For services that fall entirely within a single administrative domain, one orchestrator can take responsibility for end-to-end setup of the service. However, many services are not limited to a single domain. For example, imagine enterprise users accessing a cloud service across an SD-WAN, with virtual CPE devices deployed at the WAN edge to protect the enterprise network. This type of end-to-end setup might involve components from three or more different administrative domains. Orchestrating such services requires cooperation between the orchestrators responsible for the different domains.
Traditionally, whenever cooperation is required between entities in different domains that provide the same (or equivalent) functionality, federation is proposed as the solution. Federation refers to pre-arranged peer-to-peer relationships between autonomous entities that allow them to share their information, resources, and functionality via well-defined protocols. When two service providers federate, customers from one provider have access to resources and information from the other provider and vice-versa—within the constraints of the rules established by the federation agreement. Federation typically involves a settlement arrangement that ensures that both parties are compensated appropriately for their respective contributions to the joint relationship.
Federation is an appropriate construct in a legacy world where:
- Services are monolithic: they contain the complete stack of consumer-facing functionality as well as all the necessary supporting components within a single package.
- Services use fixed layering: higher level functionality uses lower-level features through well-defined layer-specific interfaces.
- Services are tied to infrastructure resources: owners of the service features and functionality are also the owners of the physical resources.
However, cloud services tend to be architected differently, which enables a simpler paradigm for coordination between orchestrators as I will show later.
Modern cloud service architectures typically have the following features:
- Built from micro-services: Rather than providing monolithic service functionality, many services are built as micro-services that provide only a small number of primitive features. Larger services are then constructed by composing these micro-services into more sophisticated service behaviors.
- Recursion rather than layering is used as an organizing construct.
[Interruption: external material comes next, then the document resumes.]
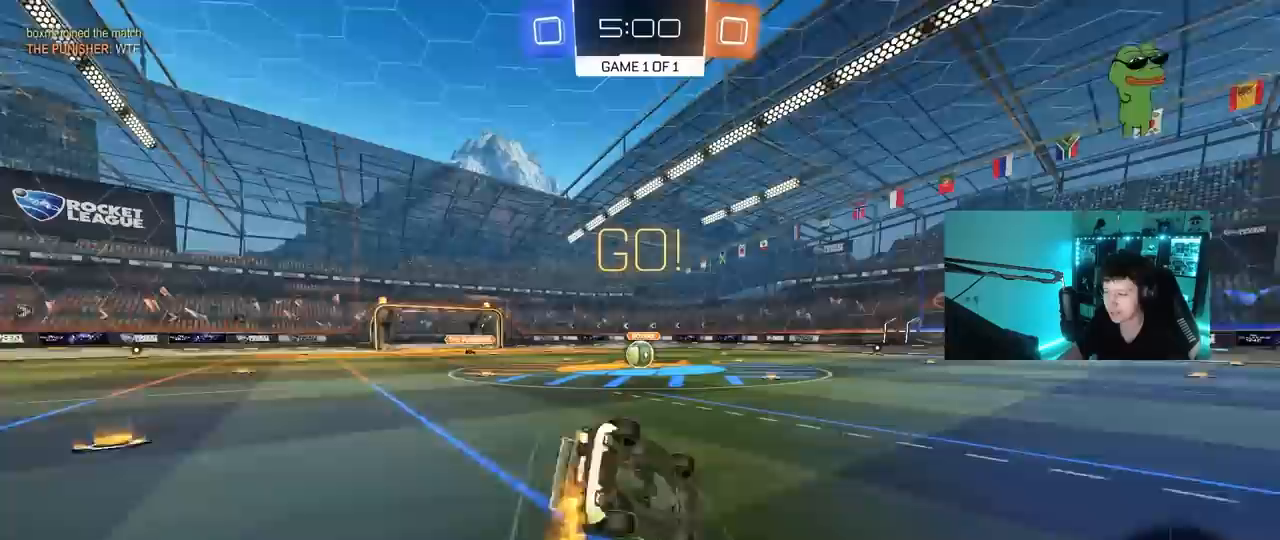
{"keys": ["a", "s", "shift"], "mouse": ["left"], "mouse_move": "still", "events": [[250, "s", "up"], [383, "s", "down"]]}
Rather than accessing features through layer-specific interfaces, functionality is accessed using generic service interfaces that are the same at all layers of the stack. This enables recursion where the same composition process can be repeated at all layers: micro-services are used as components in more feature-rich services that then in turn can be used as components themselves for building even more sophisticated services.
- Features are decoupled from resources. In a virtualized world, the owners of the features and functionality are not necessarily the same as the owners of the physical infrastructure. That means that functionality can be deployed anywhere.
What's important here is that these architectural trends affect not only the services themselves but also the service orchestration process. They allow service orchestrators to use recursive decomposition as a new paradigm for orchestrating services. Using recursive decomposition, the orchestration process starts as before by decomposing top-level services into their lower level components. However, because of recursion, each of these components is a service in its own right that can in turn be decomposed into more fine-grain components. This decomposition process repeats itself until it results in components that can be realized on top of the resources that are available to the orchestrator.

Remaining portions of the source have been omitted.